Agora, revelar a poesia das coisas simples é uma arte mais elevada. Porque a poesia existe nas coisas simples, mas não quando essas coisas se banalizam. E não é todo o mundo que, ao escrever o simples, tem o dom de cuidar da simplicidade para que ela não se torne banal. Há que ter muita finura para fazer isso. Porque há sim, um lugar onde não há poesia, onde se excetua a onipresença da poesia, e esse lugar é a banalidade.     

Poesia está em não confundir simplicidade com banalidade. Em falar de coisas simples sem torná-las banais. Quem torna banais as coisas simples peca contra a poesia e contra as coisas. Nada se cria, nada se transforma. Não há pecado mais estéril, não há palavras mais secas.

O filme “Poesia” me fez querer escrever este texto e eu lembrei imediatamente de Quintana e lembrei do poema “Eu queria trazer-te uns versos”, mas só quando fui reler o poema encontrei estas palavras, que casam tanto com o que eu queria dizer: Suas palavras/seriam as mais simples do mundo,/porém não sei que luz as iluminaria/que terias de fechar os olhos para as ouvir…”. É a luz. É essa luz meio indefinível que revela nas coisas simples o estado de poesia. E Quintana sabe iluminar como pouquíssimos as coisas simples, tornando-as versos raros, raríssimos. Quem já leu o poeta Demétrio Vieira Diniz sabe do que falo. Ele também ilumina as palavras e as coisas simples para torná-las  poesia. Sutil e certeira poesia. Em verso e prosa.

Muitos dos poemas orientais também percorrem essas veredas. Sendo “Poesia” um filme oriental, a gente assiste e fica cheio de versos sobre cotidiano feitos com uma profundidade entontecedora.

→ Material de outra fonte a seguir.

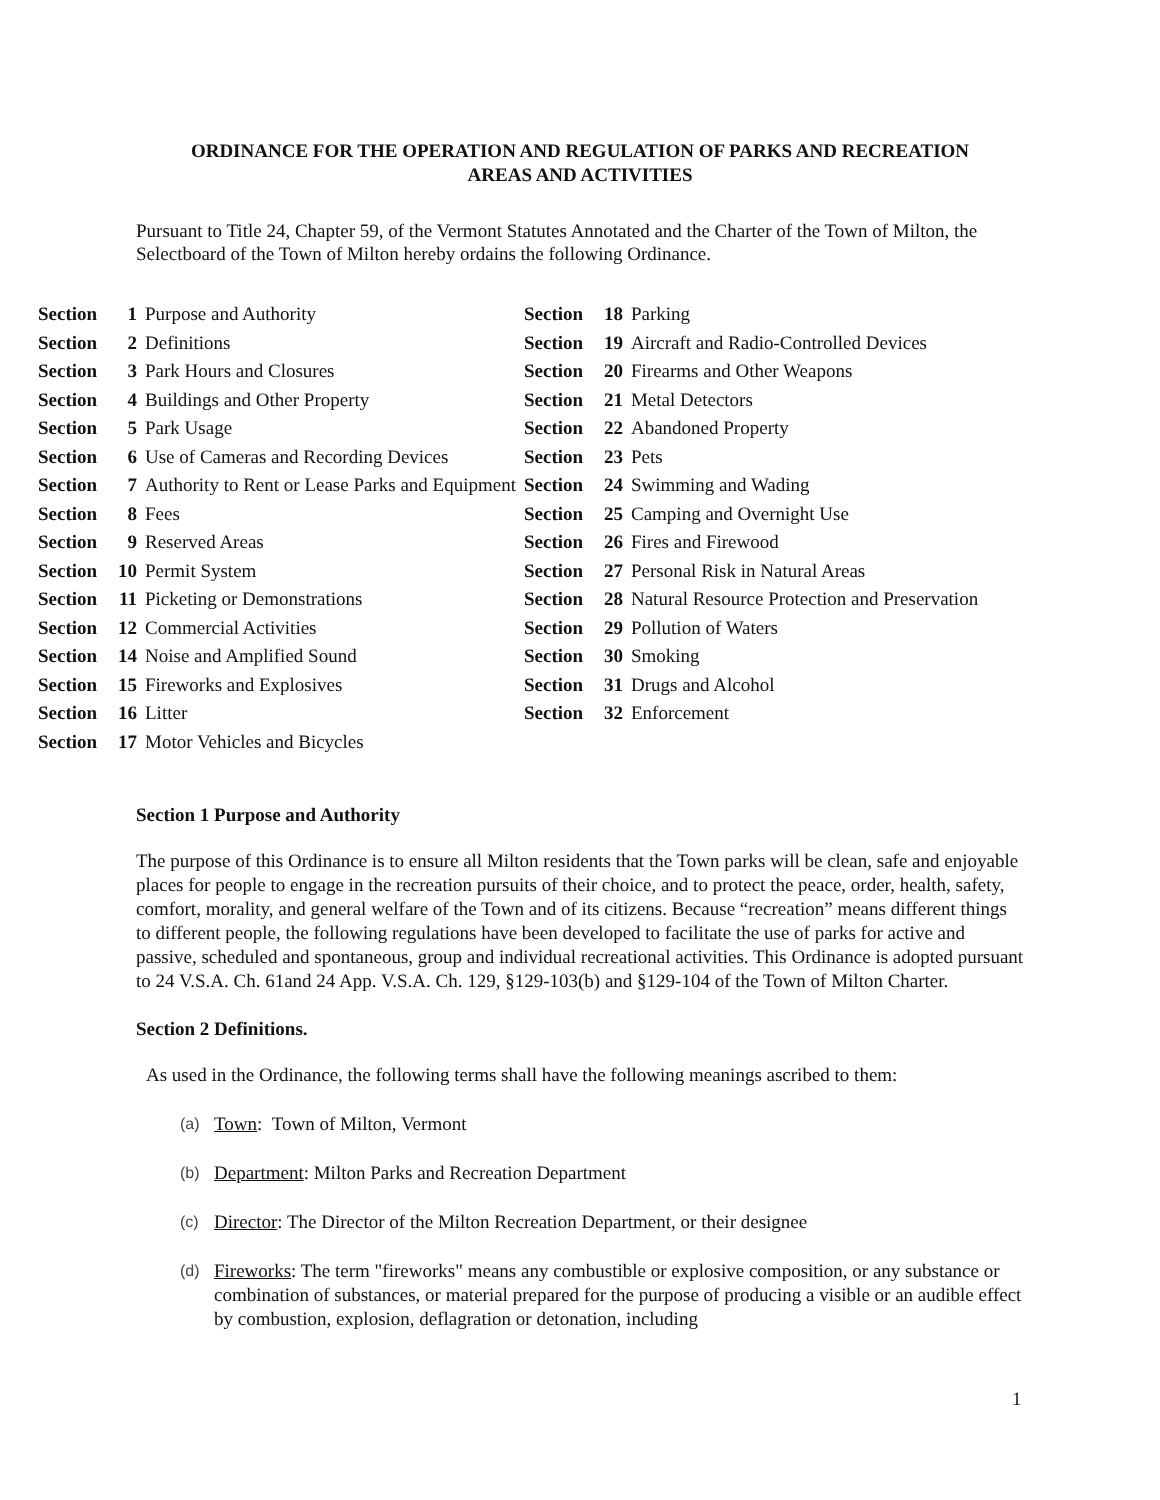ORDINANCE FOR THE OPERATION AND REGULATION OF PARKS AND RECREATION
AREAS AND ACTIVITIES
Pursuant to Title 24, Chapter 59, of the Vermont Statutes Annotated and the Charter of the Town of Milton, the Selectboard of the Town of Milton hereby ordains the following Ordinance.
| Section | 1 | Purpose and Authority | Section | 18 | Parking |
| Section | 2 | Definitions | Section | 19 | Aircraft and Radio-Controlled Devices |
| Section | 3 | Park Hours and Closures | Section | 20 | Firearms and Other Weapons |
| Section | 4 | Buildings and Other Property | Section | 21 | Metal Detectors |
| Section | 5 | Park Usage | Section | 22 | Abandoned Property |
| Section | 6 | Use of Cameras and Recording Devices | Section | 23 | Pets |
| Section | 7 | Authority to Rent or Lease Parks and Equipment | Section | 24 | Swimming and Wading |
| Section | 8 | Fees | Section | 25 | Camping and Overnight Use |
| Section | 9 | Reserved Areas | Section | 26 | Fires and Firewood |
| Section | 10 | Permit System | Section | 27 | Personal Risk in Natural Areas |
| Section | 11 | Picketing or Demonstrations | Section | 28 | Natural Resource Protection and Preservation |
| Section | 12 | Commercial Activities | Section | 29 | Pollution of Waters |
| Section | 14 | Noise and Amplified Sound | Section | 30 | Smoking |
| Section | 15 | Fireworks and Explosives | Section | 31 | Drugs and Alcohol |
| Section | 16 | Litter | Section | 32 | Enforcement |
| Section | 17 | Motor Vehicles and Bicycles | | | |
Section 1 Purpose and Authority
The purpose of this Ordinance is to ensure all Milton residents that the Town parks will be clean, safe and enjoyable places for people to engage in the recreation pursuits of their choice, and to protect the peace, order, health, safety, comfort, morality, and general welfare of the Town and of its citizens. Because “recreation” means different things to different people, the following regulations have been developed to facilitate the use of parks for active and passive, scheduled and spontaneous, group and individual recreational activities. This Ordinance is adopted pursuant to 24 V.S.A. Ch. 61and 24 App. V.S.A. Ch. 129, §129-103(b) and §129-104 of the Town of Milton Charter.
Section 2 Definitions.
As used in the Ordinance, the following terms shall have the following meanings ascribed to them:
(a) Town: Town of Milton, Vermont
(b) Department: Milton Parks and Recreation Department
(c) Director: The Director of the Milton Recreation Department, or their designee
(d) Fireworks: The term "fireworks" means any combustible or explosive composition, or any substance or combination of substances, or material prepared for the purpose of producing a visible or an audible effect by combustion, explosion, deflagration or detonation, including
1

É como olhar abismos atravessando aparências.

A poesia está. Não nas palavras que banalizam coisas, mas nas que preservam a simplicidade das coisas. Está. Nas encantações lunares de Quintana. Nos “homens e mulheres empoeirados de destino errático e fala arrevesada…” de Demétrio, que uma vez iluminou palavras com raios de sutileza, e deu a um livro repleto de poesia o título “Um homem sem poesia”. A poesia está. No mundo. Habitando simplicidades.

*“Poesia”, filme de Chang-dong Lee, Coréia do Sul.